= Task item =
The whole listing, except its pictures, is to be repeated exactly.

= The input =
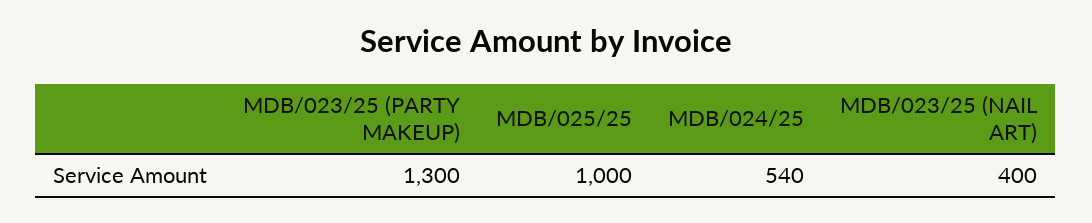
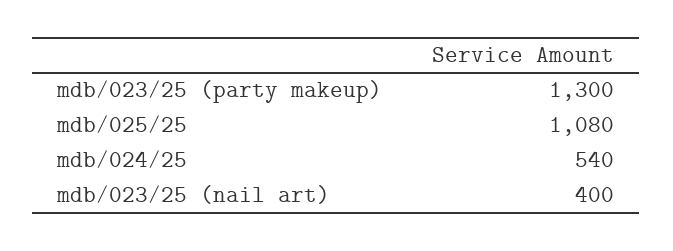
MDB/025/25: 1000 -> 1080

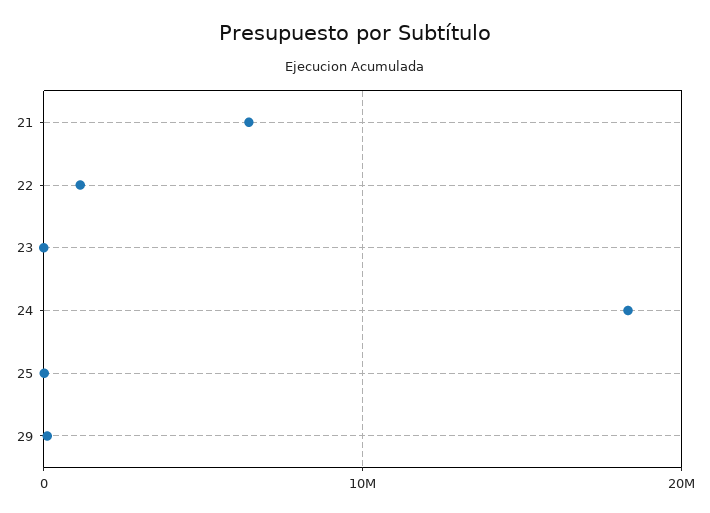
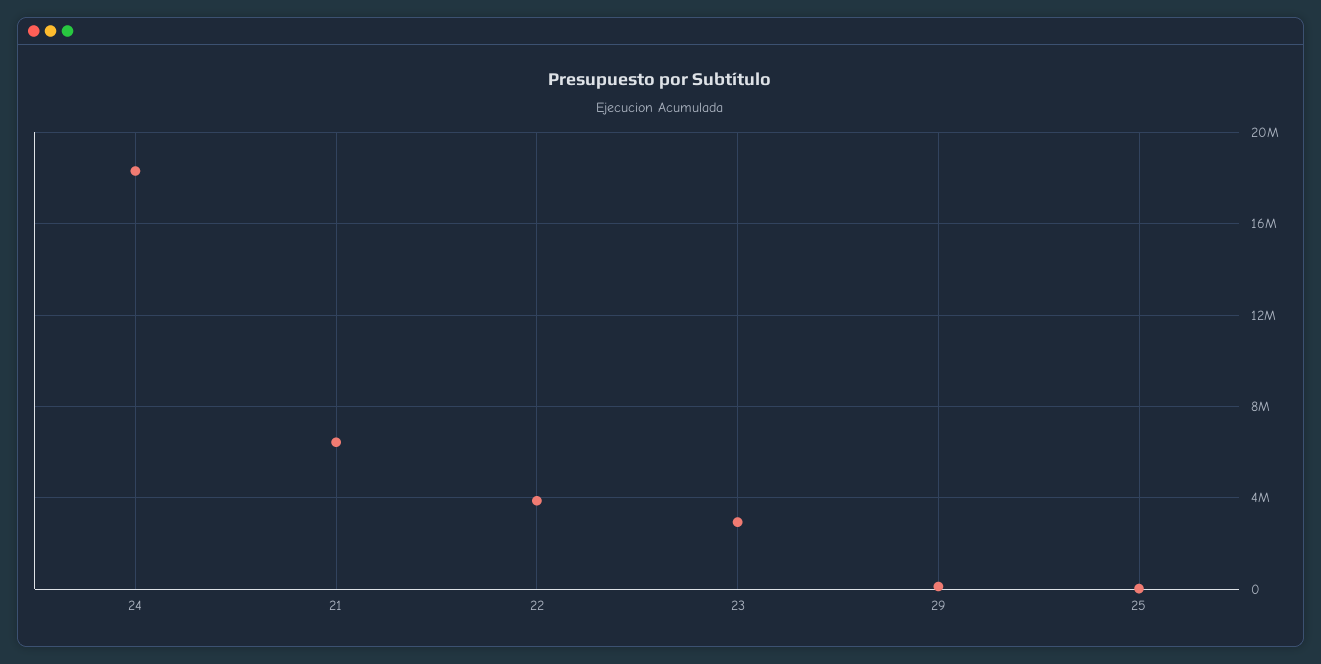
22: 1000000 -> 4000000
23: 0 -> 3000000

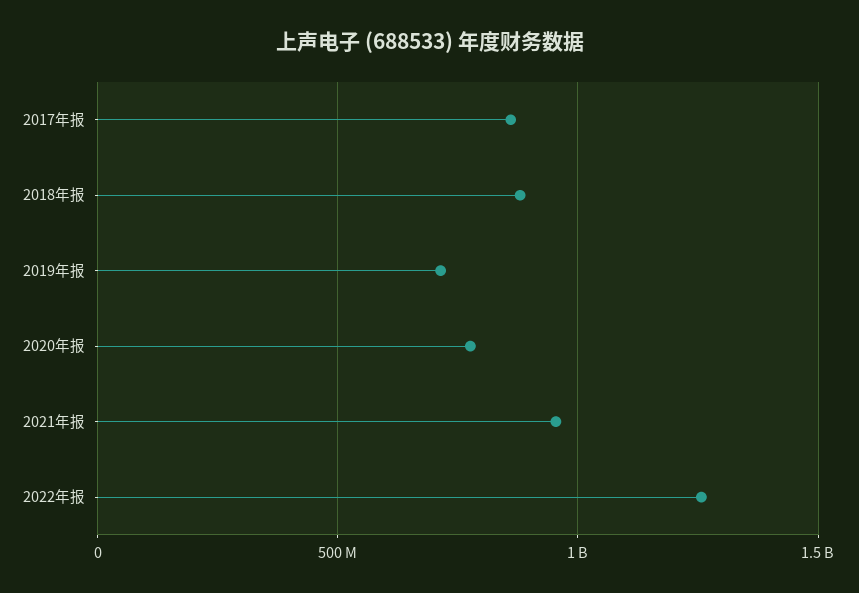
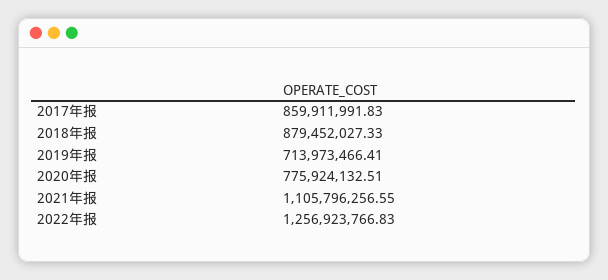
2021年报: 950000000 -> 1105796256.55

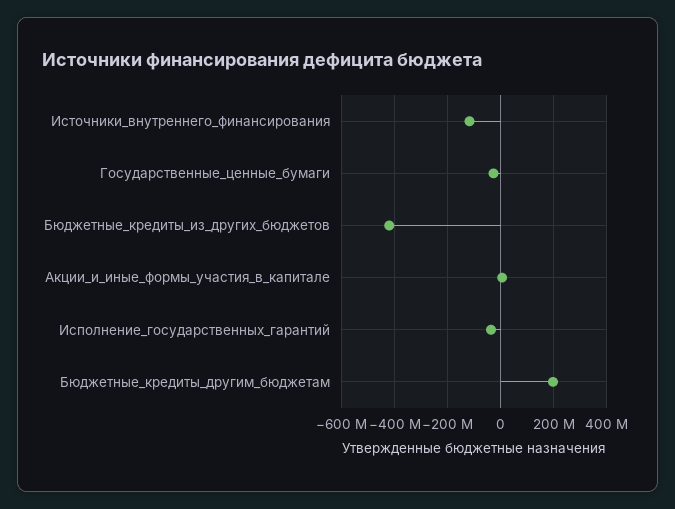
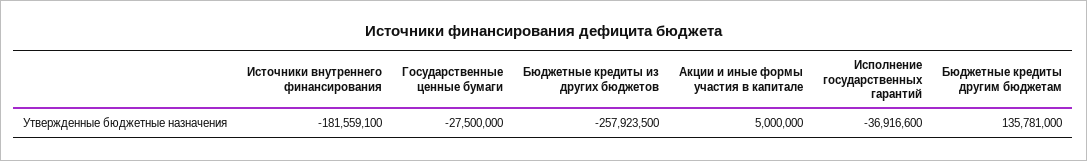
Источники_внутреннего_финансирования: -125000000 -> -181559100
Бюджетные_кредиты_из_других_бюджетов: -425000000 -> -257923500
Бюджетные_кредиты_другим_бюджетам: 200000000 -> 135781000

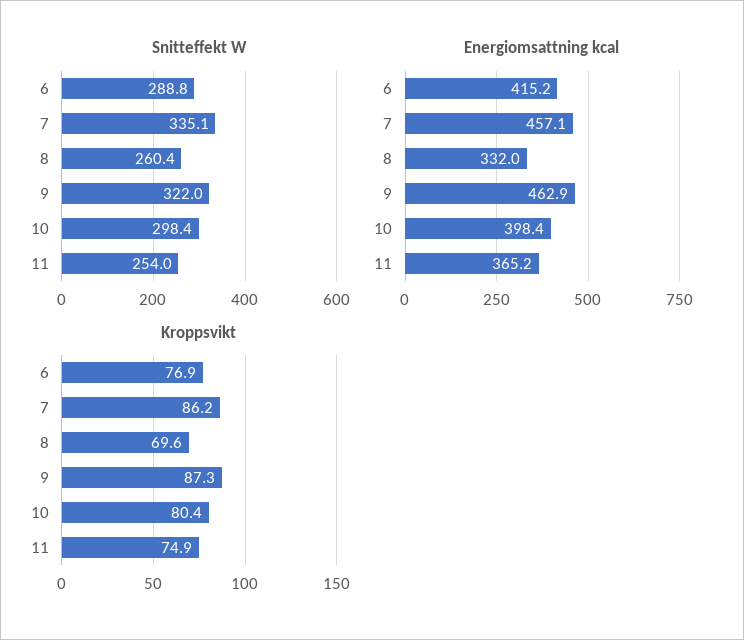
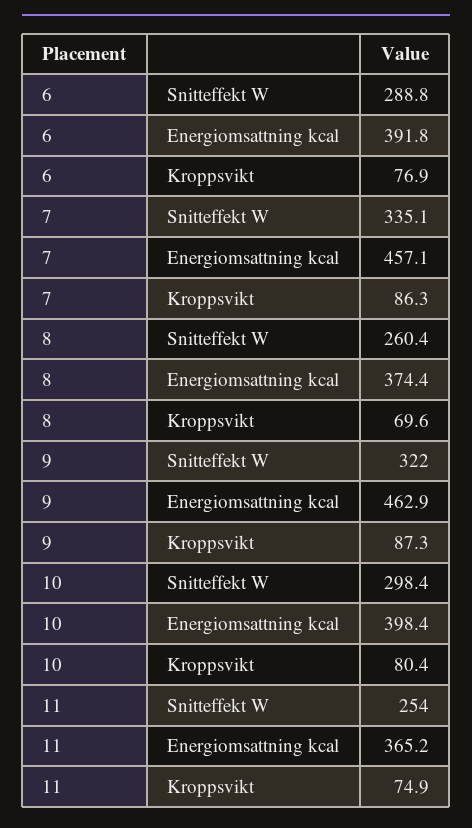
Energiomsattning kcal, 6: 415.2 -> 391.8
Energiomsattning kcal, 8: 332 -> 374.4
Kroppsvikt, 7: 86.2 -> 86.3

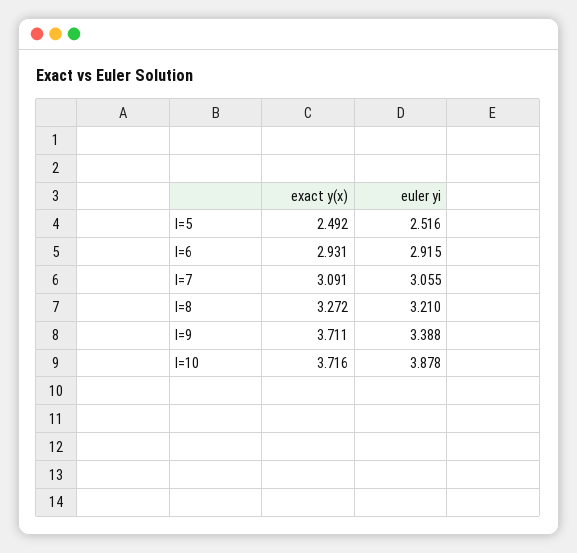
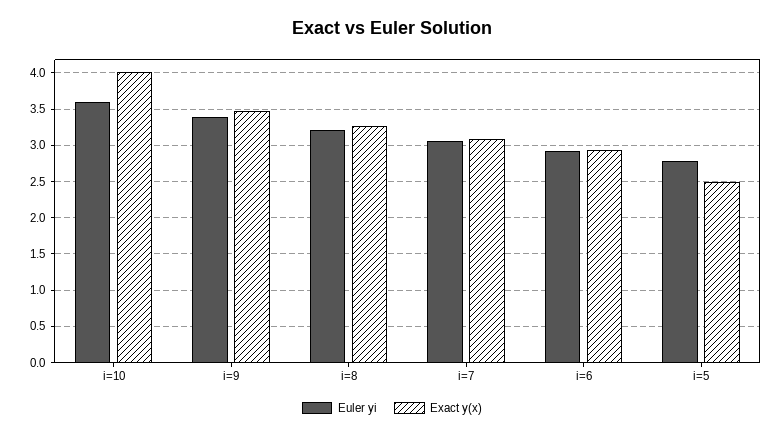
euler yi, I=5: 2.516 -> 2.8
exact y(x), I=9: 3.711 -> 3.5
exact y(x), I=10: 3.716 -> 4
euler yi, I=10: 3.878 -> 3.6

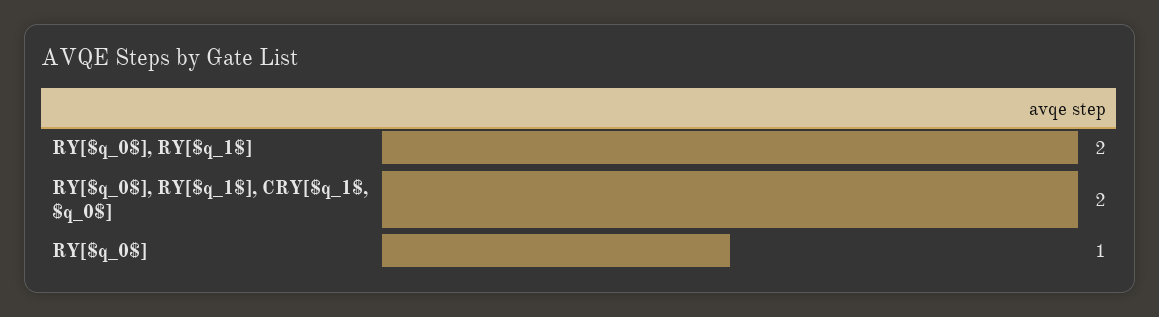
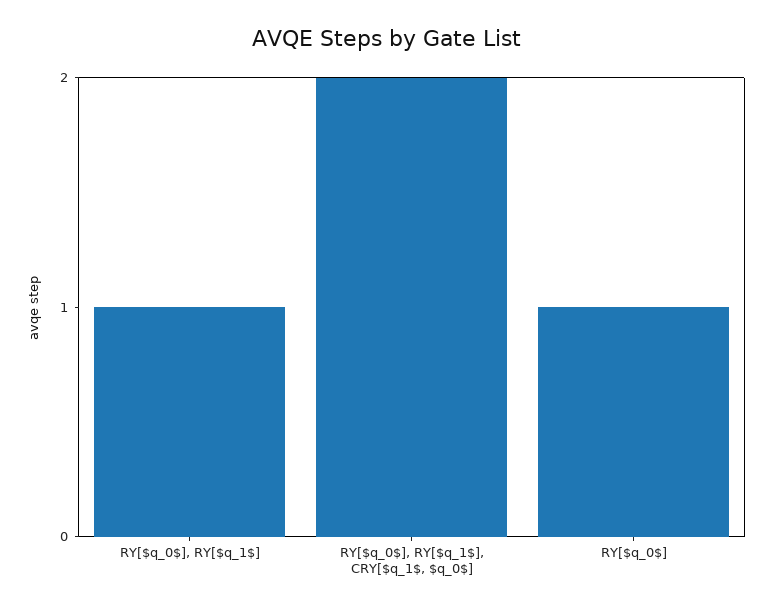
RY[$q_0$], RY[$q_1$]: 2 -> 1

= Your response =
MDB/025/25: 1000 -> 1080

22: 1000000 -> 4000000
23: 0 -> 3000000

2021年报: 950000000 -> 1105796256.55

Источники_внутреннего_финансирования: -125000000 -> -181559100
Бюджетные_кредиты_из_других_бюджетов: -425000000 -> -257923500
Бюджетные_кредиты_другим_бюджетам: 200000000 -> 135781000

Energiomsattning kcal, 6: 415.2 -> 391.8
Energiomsattning kcal, 8: 332 -> 374.4
Kroppsvikt, 7: 86.2 -> 86.3

euler yi, I=5: 2.516 -> 2.8
exact y(x), I=9: 3.711 -> 3.5
exact y(x), I=10: 3.716 -> 4
euler yi, I=10: 3.878 -> 3.6

RY[$q_0$], RY[$q_1$]: 2 -> 1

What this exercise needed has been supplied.